Our Nuclear Nature
Thirty years ago, the world’s worst nuclear accident occurred. The disaster at Chernobyl produced over 200 times the radiation released at Hiroshima and Nagasaki combined. Since that fateful day, the effects have been felt worldwide, and the situation has yet to be contained.
It was 1 a.m., April 26, 1986. While testing safety procedures, engineers inadvertently caused two explosions in reactor building number 4 at Chernobyl. The explosions were caused by extraordinary steam pressure, which blew a 2,000-ton plate through the roof, releasing radioactive particles into the air along with chunks of solid nuclear fuel. Inside the broken vessel, the core began to melt down. The resulting superheated mixture of uranium, plutonium and radioactive byproducts flowed like lava through the building—a building that had no containment casing for such emergencies. The explosions spewed a radioactive cloud across the western Soviet Union, areas of Europe, and eventually around the world.
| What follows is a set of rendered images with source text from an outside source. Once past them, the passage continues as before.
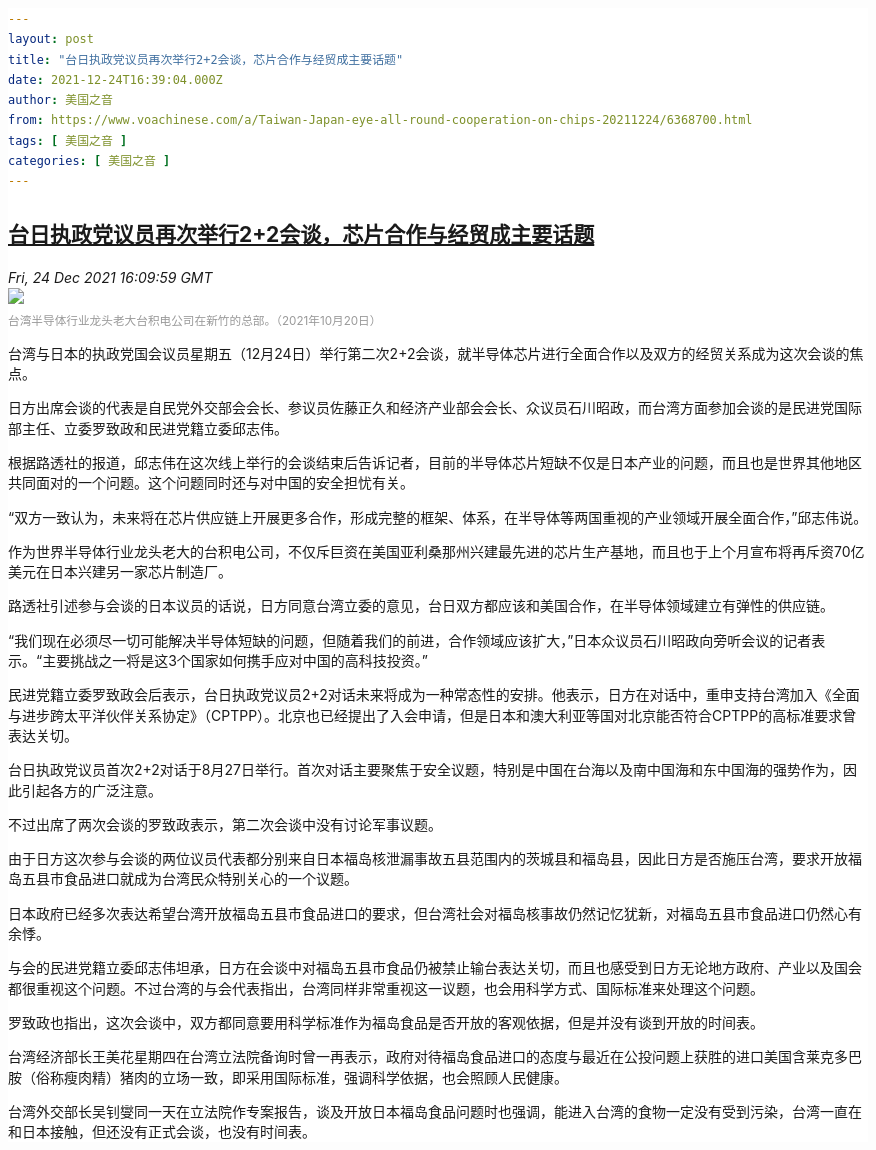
 ```yaml
---
layout: post
title: "台日执政党议员再次举行2+2会谈，芯片合作与经贸成主要话题"
date: 2021-12-24T16:39:04.000Z
author: 美国之音
from: https://www.voachinese.com/a/Taiwan-Japan-eye-all-round-cooperation-on-chips-20211224/6368700.html
tags: [ 美国之音 ]
categories: [ 美国之音 ]
---
```


[台日执政党议员再次举行2+2会谈，芯片合作与经贸成主要话题](https://www.voachinese.com/a/Taiwan-Japan-eye-all-round-cooperation-on-chips-20211224/6368700.html)
------

<div>
<div><i>Fri, 24 Dec 2021 16:09:59 GMT</i></div><img src="https://images.weserv.nl?url=gdb.voanews.com/CA13DC48-1FDD-4748-A23F-F85588C81CBB_r1_s_w900.jpg" width="100%"><div><small style="color: #999;">台湾半导体行业龙头老大台积电公司在新竹的总部。（2021年10月20日）</small></div><p>台湾与日本的执政党国会议员星期五（12月24日）举行第二次2+2会谈，就半导体芯片进行全面合作以及双方的经贸关系成为这次会谈的焦点。</p><p>日方出席会谈的代表是自民党外交部会会长、参议员佐藤正久和经济产业部会会长、众议员石川昭政，而台湾方面参加会谈的是民进党国际部主任、立委罗致政和民进党籍立委邱志伟。</p><p>根据路透社的报道，邱志伟在这次线上举行的会谈结束后告诉记者，目前的半导体芯片短缺不仅是日本产业的问题，而且也是世界其他地区共同面对的一个问题。这个问题同时还与对中国的安全担忧有关。</p><p>“双方一致认为，未来将在芯片供应链上开展更多合作，形成完整的框架、体系，在半导体等两国重视的产业领域开展全面合作，”邱志伟说。</p><p>作为世界半导体行业龙头老大的台积电公司，不仅斥巨资在美国亚利桑那州兴建最先进的芯片生产基地，而且也于上个月宣布将再斥资70亿美元在日本兴建另一家芯片制造厂。</p><p>路透社引述参与会谈的日本议员的话说，日方同意台湾立委的意见，台日双方都应该和美国合作，在半导体领域建立有弹性的供应链。</p><p>“我们现在必须尽一切可能解决半导体短缺的问题，但随着我们的前进，合作领域应该扩大，”日本众议员石川昭政向旁听会议的记者表示。“主要挑战之一将是这3个国家如何携手应对中国的高科技投资。”</p><p>民进党籍立委罗致政会后表示，台日执政党议员2+2对话未来将成为一种常态性的安排。他表示，日方在对话中，重申支持台湾加入《全面与进步跨太平洋伙伴关系协定》（CPTPP）。北京也已经提出了入会申请，但是日本和澳大利亚等国对北京能否符合CPTPP的高标准要求曾表达关切。</p><p>台日执政党议员首次2+2对话于8月27日举行。首次对话主要聚焦于安全议题，特别是中国在台海以及南中国海和东中国海的强势作为，因此引起各方的广泛注意。</p><p>不过出席了两次会谈的罗致政表示，第二次会谈中没有讨论军事议题。</p><p>由于日方这次参与会谈的两位议员代表都分别来自日本福岛核泄漏事故五县范围内的茨城县和福岛县，因此日方是否施压台湾，要求开放福岛五县市食品进口就成为台湾民众特别关心的一个议题。</p><p>日本政府已经多次表达希望台湾开放福岛五县市食品进口的要求，但台湾社会对福岛核事故仍然记忆犹新，对福岛五县市食品进口仍然心有余悸。</p><p>与会的民进党籍立委邱志伟坦承，日方在会谈中对福岛五县市食品仍被禁止输台表达关切，而且也感受到日方无论地方政府、产业以及国会都很重视这个问题。不过台湾的与会代表指出，台湾同样非常重视这一议题，也会用科学方式、国际标准来处理这个问题。</p><p>罗致政也指出，这次会谈中，双方都同意要用科学标准作为福岛食品是否开放的客观依据，但是并没有谈到开放的时间表。</p><p>台湾经济部长王美花星期四在台湾立法院备询时曾一再表示，政府对待福岛食品进口的态度与最近在公投问题上获胜的进口美国含莱克多巴胺（俗称瘦肉精）猪肉的立场一致，即采用国际标准，强调科学依据，也会照顾人民健康。</p><p>台湾外交部长吴钊燮同一天在立法院作专案报告，谈及开放日本福岛食品问题时也强调，能进入台湾的食物一定没有受到污染，台湾一直在和日本接触，但还没有正式会谈，也没有时间表。</p>
</div>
Today, there is still an exclusion zone of 1,000 square miles around the facility. High radiation levels at the plant remain and have prevented progress in clean-up efforts. The initial effects resulted from about 5 tons of released fuel, but almost 200 tons of uranium and other byproducts remain in the decaying building.
To help the situation, the G7 nations have organized the funding of the largest movable structure ever created on land. It’s a vast stainless steel arch—more than 100 meters high at the apex—costing about 1.5 billion euros. Scheduled for completion in 2017, the 32,000-ton cover will be slid into place above the damaged reactor. It’s expected to last 100 years, and it will take that long to fully clean up this toxic radioactive mess.
Designed to withstand a 6-point earthquake [MSK 64 scale], a Class 3 tornado and extreme temperatures, the dome will have its own advanced ventilation system to trap radioactive dust. Interior robotic cranes will be deployed so that the reactor’s core and radioactive byproducts can be brought under control and safely stored.
Some 40 years before the Chernobyl disaster, an influential scientist gave an interview to the New York Times. It was shortly after the United States destroyed Hiroshima and Nagasaki with atomic bombs using uranium and plutonium respectively. Albert Einstein said, “It is easier to denature plutonium than it is to denature the evil spirit of man.”
Denaturing plutonium means bringing it under control, rendering it useless for nuclear weapons production. Imagine the time, money and effort that’s going into cleaning up the mess at Chernobyl. It will take 100 years, by untold numbers of people, and the final cost will be in excess of 2 billion euros. It’s a colossal task. Yet Einstein said that denaturing plutonium is nothing compared to what it takes to render harmless the evil spirit of man.
“Science has brought forth this danger, but the real problem is in the minds and hearts of men.”
From the biblical point of view, human nature is a combination of good and evil that’s fallen under the influence of a malevolent spirit. Jesus said that it’s from the heart, or inner core of man, that all kinds of evil proceeds. He mentioned “evil thoughts” (the original language means a malicious state of mind), to which He added sexual immorality, murders, thefts, greediness and wickedness—the words and actions of a depraved mind. Jesus went on to list deceit (or craftiness), lewdness, arrogance, slander (speaking evil of another), pride and foolishness. Christ said that all these evil things come from within us, and they pollute us (Mark 7:21–23).
Like the highly toxic mess inside reactor building number four, it’s an unstable combination that’s never far from meltdown. As one modern observer put it, “civilization . . . is a thin veneer atop the explosive forces of human nature, which constantly threaten to destroy it” (Michael Ledeen).
There’s only one way to tame human nature, and it requires a spiritual solution. We have to take on another spirit that will interface with ours and neutralize the negative, displacing it with sincerity and truth. The apostle Paul described the evidence of the Holy Spirit at work in a person, which produces love, joy, peace, patience, kindness, goodness, faithfulness, gentleness and self-control (Galatians 5:22–23).